A rock that is falling down is the usual and predictable state of affairs. A rock that should fall down, but, instead, keeps floating without any apparent reason – that would be a miracle. However, suppose you find conditions under which the rock always stays afloat. In that case the state of floating is reproducible. Floating is then no longer miraculous. In that case it would actually be a miracle if the rock falls down under conditions in which it should be floating.
Angelina Malakhovskaya pretends to have discovered a reproducible effect. The word “miracle” should in that situation no longer be used.
As a matter of fact, there should not be a place at all in science for the word “miracle.”
A Fifth Column
Angelina’s research is of a certain kind. A few years ago I ran into an Algerian study that showed how healthier poultry results if chickens are slaughtered while Islamic prayer is recited. It all feels like a merger of religious fervor and bad science. Angelina is a lot like Gladyshev in the famous satire by Vladimir Voinovich “The Life and Extraordinary Adventures of Private Ivan Chonkin.” The impassioned Gladyshev is intent on crossbreeding tomato and potato plants in order to come to a hybrid that grows tomatoes on top and potatoes at the bottom.
Angelina, the Algerian research group, and the Catholic Polish bloggers – all of them most certainly operate under the assumption that their published findings will inspire their reading audience to new piousness.

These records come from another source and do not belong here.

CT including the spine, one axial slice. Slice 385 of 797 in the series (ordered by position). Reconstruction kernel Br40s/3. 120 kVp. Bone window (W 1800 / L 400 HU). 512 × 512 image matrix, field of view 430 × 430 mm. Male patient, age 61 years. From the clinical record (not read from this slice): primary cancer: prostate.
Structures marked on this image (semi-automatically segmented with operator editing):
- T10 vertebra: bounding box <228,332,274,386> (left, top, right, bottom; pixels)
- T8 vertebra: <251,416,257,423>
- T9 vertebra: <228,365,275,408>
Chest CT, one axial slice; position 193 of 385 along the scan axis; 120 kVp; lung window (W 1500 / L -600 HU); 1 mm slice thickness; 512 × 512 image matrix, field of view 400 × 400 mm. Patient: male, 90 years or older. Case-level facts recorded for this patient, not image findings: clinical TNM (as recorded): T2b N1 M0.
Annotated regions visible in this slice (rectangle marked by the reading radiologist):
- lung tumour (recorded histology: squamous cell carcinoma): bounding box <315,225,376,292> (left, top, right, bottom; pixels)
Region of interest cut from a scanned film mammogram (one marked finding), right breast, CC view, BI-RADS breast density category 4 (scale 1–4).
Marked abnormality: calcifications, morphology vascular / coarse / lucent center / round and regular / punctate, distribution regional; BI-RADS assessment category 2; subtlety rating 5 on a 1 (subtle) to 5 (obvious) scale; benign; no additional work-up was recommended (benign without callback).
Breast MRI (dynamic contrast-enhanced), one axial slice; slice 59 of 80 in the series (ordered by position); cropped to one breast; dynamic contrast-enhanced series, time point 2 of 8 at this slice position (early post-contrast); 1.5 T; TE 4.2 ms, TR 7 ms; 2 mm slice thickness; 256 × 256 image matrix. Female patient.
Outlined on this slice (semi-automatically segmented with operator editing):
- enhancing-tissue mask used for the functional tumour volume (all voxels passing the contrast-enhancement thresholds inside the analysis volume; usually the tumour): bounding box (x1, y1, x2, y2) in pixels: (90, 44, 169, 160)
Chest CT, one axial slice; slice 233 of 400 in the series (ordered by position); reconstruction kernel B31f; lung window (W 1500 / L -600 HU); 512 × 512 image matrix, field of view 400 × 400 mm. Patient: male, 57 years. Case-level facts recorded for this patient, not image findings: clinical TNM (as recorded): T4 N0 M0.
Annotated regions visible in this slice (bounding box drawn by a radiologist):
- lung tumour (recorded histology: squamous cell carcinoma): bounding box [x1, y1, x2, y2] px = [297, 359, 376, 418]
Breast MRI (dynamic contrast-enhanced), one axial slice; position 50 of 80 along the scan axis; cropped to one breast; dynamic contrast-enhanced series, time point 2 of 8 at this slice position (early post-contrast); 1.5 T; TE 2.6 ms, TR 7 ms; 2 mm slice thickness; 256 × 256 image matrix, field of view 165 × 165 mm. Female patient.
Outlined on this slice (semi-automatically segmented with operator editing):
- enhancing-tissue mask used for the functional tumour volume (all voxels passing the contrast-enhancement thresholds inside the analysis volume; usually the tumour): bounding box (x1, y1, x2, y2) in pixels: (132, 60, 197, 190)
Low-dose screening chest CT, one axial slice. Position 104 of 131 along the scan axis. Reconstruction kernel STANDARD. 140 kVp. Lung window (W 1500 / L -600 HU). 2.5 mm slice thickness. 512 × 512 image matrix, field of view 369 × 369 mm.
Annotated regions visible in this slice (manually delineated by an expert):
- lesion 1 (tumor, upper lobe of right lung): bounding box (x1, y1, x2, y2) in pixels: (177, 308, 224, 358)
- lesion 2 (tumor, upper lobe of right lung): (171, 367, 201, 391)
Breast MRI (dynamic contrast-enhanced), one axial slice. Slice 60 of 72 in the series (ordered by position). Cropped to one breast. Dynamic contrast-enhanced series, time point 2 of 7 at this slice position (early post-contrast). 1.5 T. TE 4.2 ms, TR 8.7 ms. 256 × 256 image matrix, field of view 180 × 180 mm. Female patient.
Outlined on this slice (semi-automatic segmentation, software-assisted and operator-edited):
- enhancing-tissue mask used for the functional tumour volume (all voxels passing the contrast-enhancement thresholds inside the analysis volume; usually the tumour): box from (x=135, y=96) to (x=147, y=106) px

But there is good ground to fear that the happy marriage between science and religion that they think they are achieving is a failure from the outset.
Religious ritual consists for a large part of inconveniences, risks, and sacrifices without a rational explanation about any possible benefit. Circumcision, prayer, fasting, pilgrimage, tithing, etc. – these are investments in the company called “God”; investments that are made in the assumption that they will lead to favorable treatment by a supernatural entity. It’s precisely through following a ritual that has no logically reasoned usefulness that one expresses belief in a higher power – a power that is not of this world. With her assertion that making the sign of the cross is something like brushing one’s teeth, i.e. a simple investment in one’s health, Angelina undermines the faith in an influenceable superhuman power. If the making of the sign of the cross is merely a matter of daily hygiene, then nothing has to be “believed” and sacrificed anymore. God may then just as well not exist anymore.
Hollowing out faith from the inside – that’s actually what Angelina, the Algerian researchers, and the Catholic Polish bloggers are doing. Without being aware of it, they are a fifth column for the Richard Dawkins Foundation.